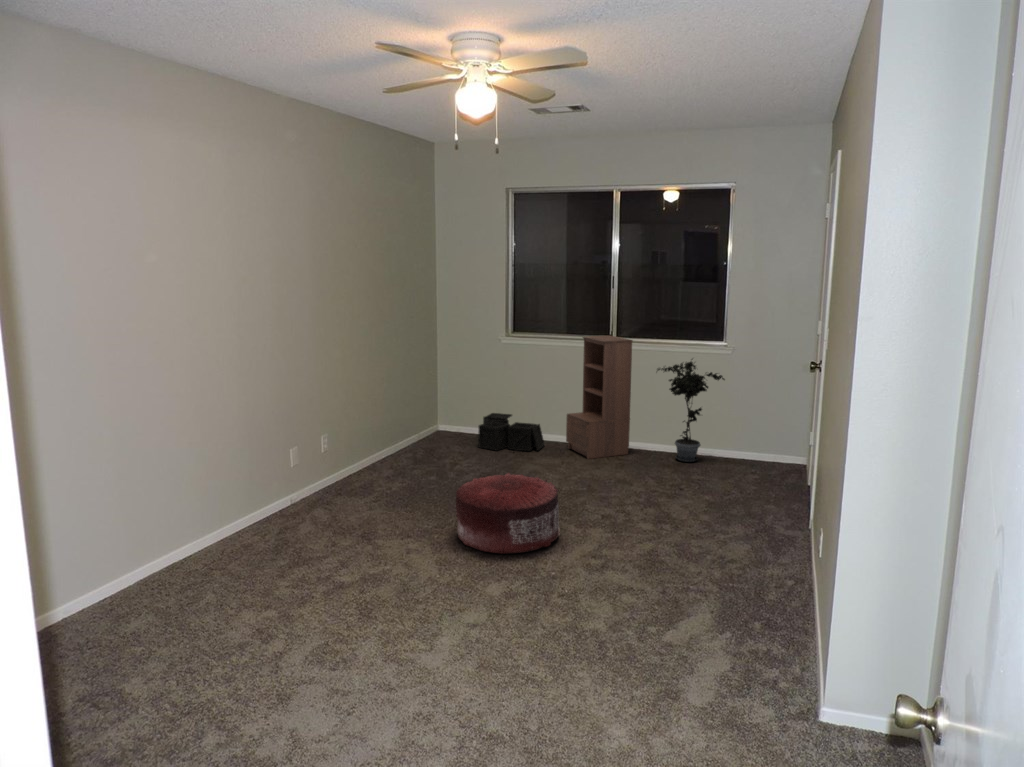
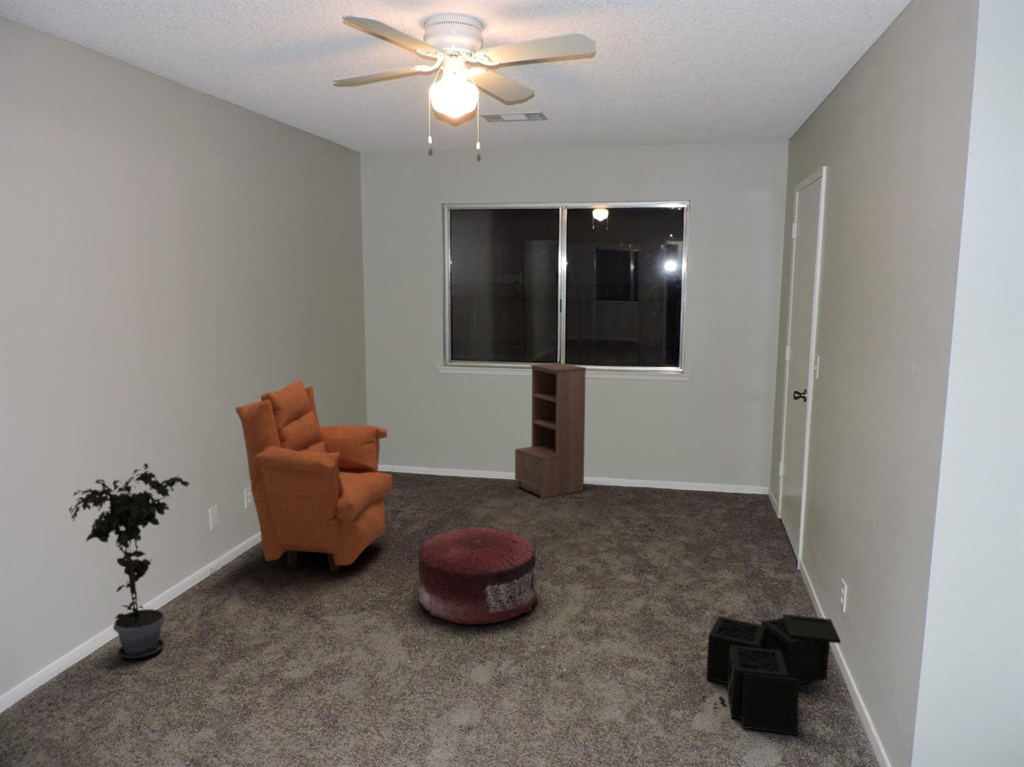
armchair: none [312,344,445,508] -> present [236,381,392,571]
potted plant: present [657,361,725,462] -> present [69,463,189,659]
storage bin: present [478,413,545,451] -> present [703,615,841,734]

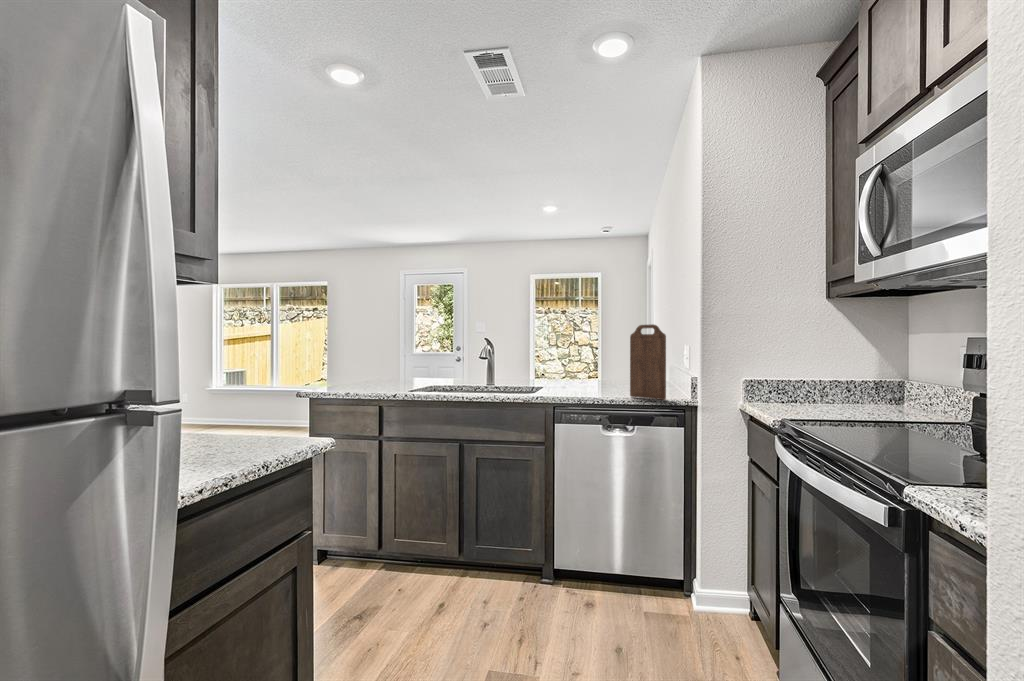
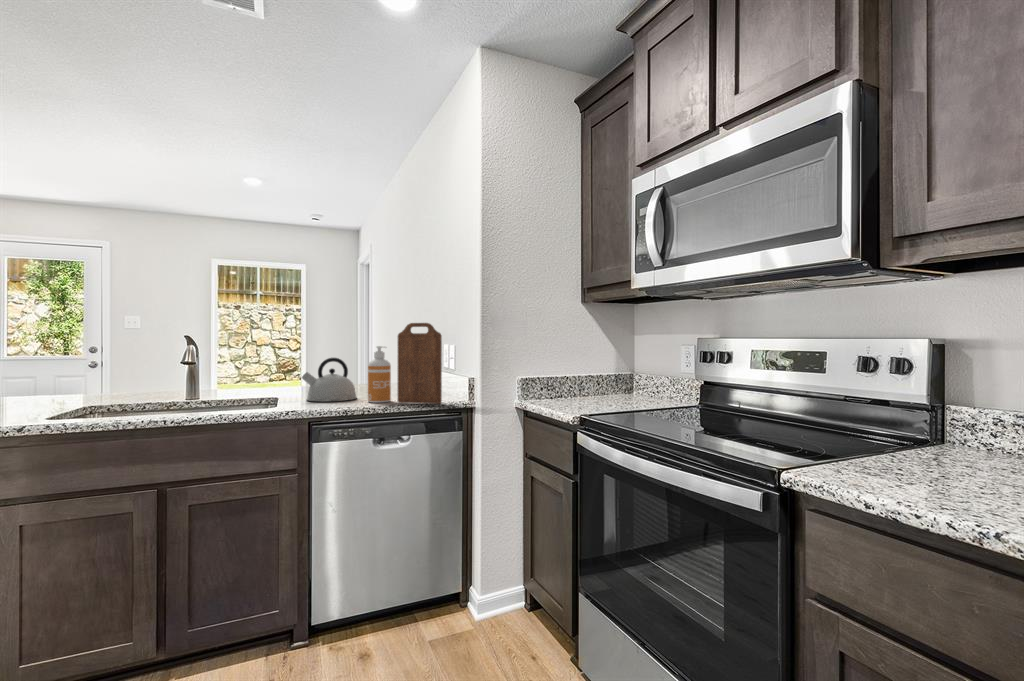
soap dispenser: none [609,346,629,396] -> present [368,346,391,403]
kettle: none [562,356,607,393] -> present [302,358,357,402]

Task directions - Pull out all lines from the entries above that include the word "none".

Exercise solution -
armchair: none [312,344,445,508] -> present [236,381,392,571]
soap dispenser: none [609,346,629,396] -> present [368,346,391,403]
kettle: none [562,356,607,393] -> present [302,358,357,402]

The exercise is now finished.